Thanks for all the discussion, food for thoughts....


----------



## computerman (3 Jun 2011)

I know from talking to MORE than a few people that had PAYE jobs up till reciently. They jumped into the self empliyment market almost immediatly.  
They all found that the expected monies or returns were not forthcoming and went back to sign on. 
They were told they were entitled to nothing as they were now classed as self employed.

They have the right to appeal, but that will take a considerable length of time.

You then have the option of not registering and carrying on your business on the black economy.  However, one of your customers may want a receipt to put in against their tax returns (particularly if the expence comes from your training class).

I hope I have given you a few points to consider.


----------



## greenroom (13 Jun 2011)

Have got in touch with the Craft Council of Ireland which are free to register with and then I can also sort an insurance package and receive guidance from them. however I must register first to avail of any help. 

Anyone here a member of the Craft Council of Ireland. Thanks.


----------



## Majella17 (16 Jun 2011)

Hi

I'm a member of the crafts council and have insurance through them. They have 2 types or registration one for businesses and one for associated members I take this to mean hobbyists and by the look of thing's thats what you need. You should be registered as a sole trader however as you are liable for tax on your profits. Hope this helps. What do you make exactly I'm curious?

Majella


----------



## greenroom (16 Jun 2011)

hi

looking into the CCOI the insurance is €230 and yet insurance through aviva is only €155 for the same cover allowing for classes, demo, having stalls etc. Not sure where to go with this at all. Majella will pm u, cheers.


----------



## greenroom (17 Jun 2011)

computerman said:


> I know from talking to MORE than a few people that had PAYE jobs up till reciently. They jumped into the self empliyment market almost immediatly.
> They all found that the expected monies or returns were not forthcoming and went back to sign on.
> They were told they were entitled to nothing as they were now classed as self employed.
> 
> ...



Iv actually given up my "good" job for family reasons already and feel my craft skill which id taught before in a paid capacity is something that there is a market for, just finding it hard to know which way to go with it.


----------



## greenroom (17 Jun 2011)

majella17, your an inspiration from searching around, ... well done,,,


----------



## z107 (17 Jun 2011)

It probably would make a good business.

However, charges, compliance and taxes will not make it worth your while. You'd probably be better off seeing what benefits your are entitled to.


----------



## greenroom (17 Jun 2011)

umop3p!sdn, thanks for reply, only just qualify for the gp only card, really Im in need of something to keep me involved in world of work and earn a tiny amount to feel its worth it while staying at home fulltime. qualifying for any sort of benefits really would def be a hindrance as i may fall into the trap of feeling "why try some form of work and then lose the payments". If i really needed the money Id return to work fulltime but the trade-off for my kids would be too high. 

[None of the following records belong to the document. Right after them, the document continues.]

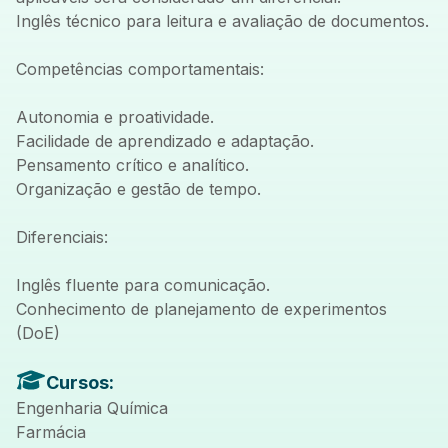
Inglês técnico para leitura e avaliação de documentos.
Competências comportamentais:
Autonomia e proatividade.
Facilidade de aprendizado e adaptação.
Pensamento crítico e analítico.
Organização e gestão de tempo.
Diferenciais:
Inglês fluente para comunicação.
Conhecimento de planejamento de experimentos
(DoE)
Cursos:
Engenharia Química
Farmácia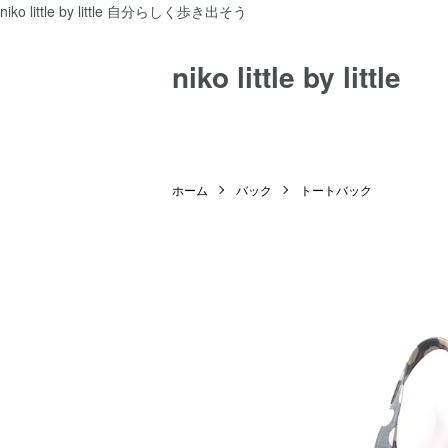
niko little by little 自分らしく歩き出そう
niko little by little
ホーム
バック
トートバック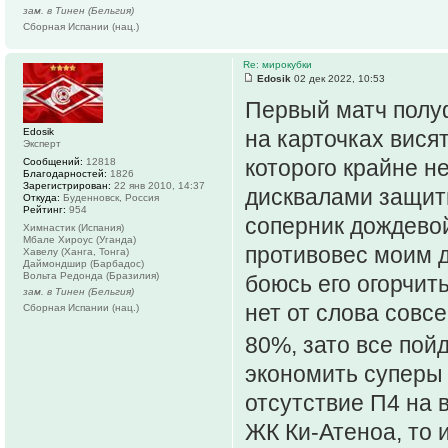
зам. в Тинен (Бельгия)
Сборная Испании (нац.)
Re: мирокубки
Edosik
02 дек 2022, 10:53
Первый матч полуфи
Edosik
на карточках висят
Эксперт
которого крайне не
Сообщений:
12818
Благодарностей:
1826
Зарегистрирован:
22 янв 2010, 14:37
дисквалами защитн
Откуда:
Буденновск, Россия
Рейтинг:
954
соперник дождевой
Химнастик (Испания)
Мбале Хироус (Уганда)
противовес моим д
Хавелу (Ханга, Тонга)
Даймондшир (Барбадос)
Вольта Редонда (Бразилия)
боюсь его огорчить
зам. в Тинен (Бельгия)
нет от слова сов
Сборная Испании (нац.)
80%, зато все пой
экономить суперы 
отсутствие П4 на 
ЖК Ки-Атеноа, то 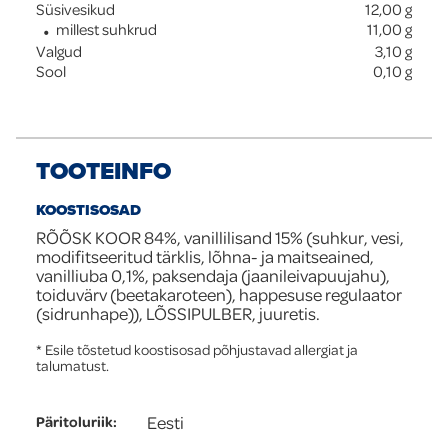
Süsivesikud
12,00
g
millest suhkrud
11,00
g
Valgud
3,10
g
Sool
0,10
g
TOOTEINFO
KOOSTISOSAD
RÕÕSK KOOR 84%, vanillilisand 15% (suhkur, vesi,
modifitseeritud tärklis, lõhna- ja maitseained,
vanilliuba 0,1%, paksendaja (jaanileivapuujahu),
toiduvärv (beetakaroteen), happesuse regulaator
(sidrunhape)), LÕSSIPULBER, juuretis.
* Esile tõstetud koostisosad põhjustavad allergiat ja
talumatust.
Eesti
Päritoluriik
:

Its not my husbands fault he did have to draw a Social Welfare for a few weeks and he would def preferred to have been at work and thankfully did return to fulltime work.


----------



## Hebs (24 Jun 2011)

umop3p!sdn said:


> It probably would make a good business.
> 
> However, charges, compliance and taxes will not make it worth your while. You'd probably be better off seeing what benefits your are entitled to.


 
If you're not earning much, you wont have to pay much in tax/VAT. Just make sure you keep good records of all of your incomings and outgoings. Register as a sole trader. 

Of course it's always better to be doing something to keep you interested (and give pleasure to others through your craft) than relying on benefits. 

I wish you the very best of luck with it.


----------